The Central government’s big push to improve the power situation in the country has started showing results, with major thermal power plants recording an average coal stock for 24 days this week. The situation is considered “critical” when a power station has less than five days’ stock. According to Central Electricity Authority (CEA) data, as on 12 January, 101 major thermal power plants, with a total capacity of 120,143 MW, have 32,248,000 (32.24 million) tonne of coal stock. This is a major improvement in the fuel supply position. Only one power plant reported a “critical stock” (of less than five days), while no plant reported a “super critical stock” of less than three days. Experts say that if this trend remains consistent, the summer months will be relatively comfortable for the people. This situation is in sharp contrast to the coal supply position last year. On 12 January 2015, the thermal power plants reported an average coal stock of only 10 days. As per CEA data, as many as 32 power plants had critical coal stock, while 17 had a super critical stock.
This week, the only plant with a critical stock was Vallur thermal power plant in Tamil Nadu. In Delhi, while the Rajghat power plant has a stock of 12 days, the Badarpur plant has 46 days’ stock. The situation is better in the northern region, with power plants in states such as Delhi, Uttar Pradesh, Rajasthan, Haryana and Punjab having an average stock of 30 days, followed by the southern region with 25 days, western region with 22 days and the eastern region with 17 days.
Push from the Ministry of Coal has made state-run Coal India Limited (CIL) increase production by 8.8%, to 321.38 MT, in the period of April-November 2015, compared to the same period in 2014. CIL has set an ambitious production target of 1 billion tonne by 2020.
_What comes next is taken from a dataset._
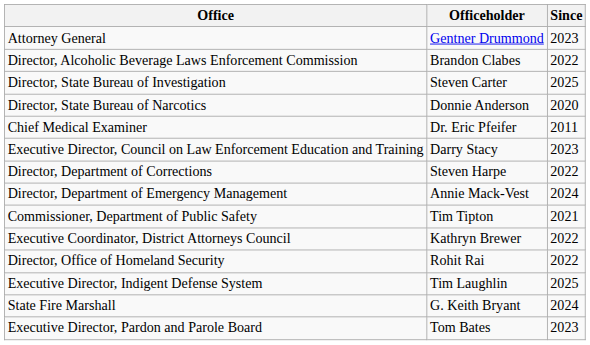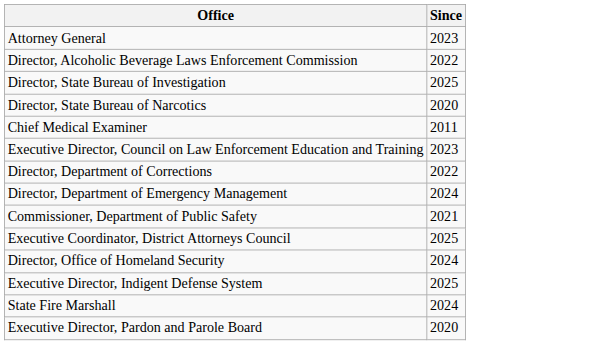- column: Officeholder | Gentner Drummond | Brandon Clabes | Steven Carter | Donnie Anderson | Dr. Eric Pfeifer | Darry Stacy | Steven Harpe | Annie Mack-Vest | Tim Tipton | Kathryn Brewer | Rohit Rai | Tim Laughlin | G. Keith Bryant | Tom Bates
Executive Coordinator, District Attorneys Council | Since: 2022 -> 2025
Director, Office of Homeland Security | Since: 2022 -> 2024
Executive Director, Pardon and Parole Board | Since: 2023 -> 2020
According to a coal company official, the improvement in the coal sector is because of the opening of mines, whose allocations were cancelled by the Supreme Court. He said now coal auctions are being conducted in an efficient and transparent manner. However, a former CMD of a CIL subsidiary said on the condition of anonymity: “Although the power plants are reporting a sufficient coal stock, domestic production is still a big challenge. A bulk of coal is being imported. So we have to be cautious. In order to make the positive trend consistent, the government will have to increase domestic production much more.” The ex-CMD said that the country could not depend wholly on imported coal. “Though the prices of imported coal have come down, its landed price has increased in many places like Tamil Nadu and Punjab. This may have an adverse impact in the long run. Coal production needs to start at the earliest at mines that were de-allocated following the Supreme Court order.”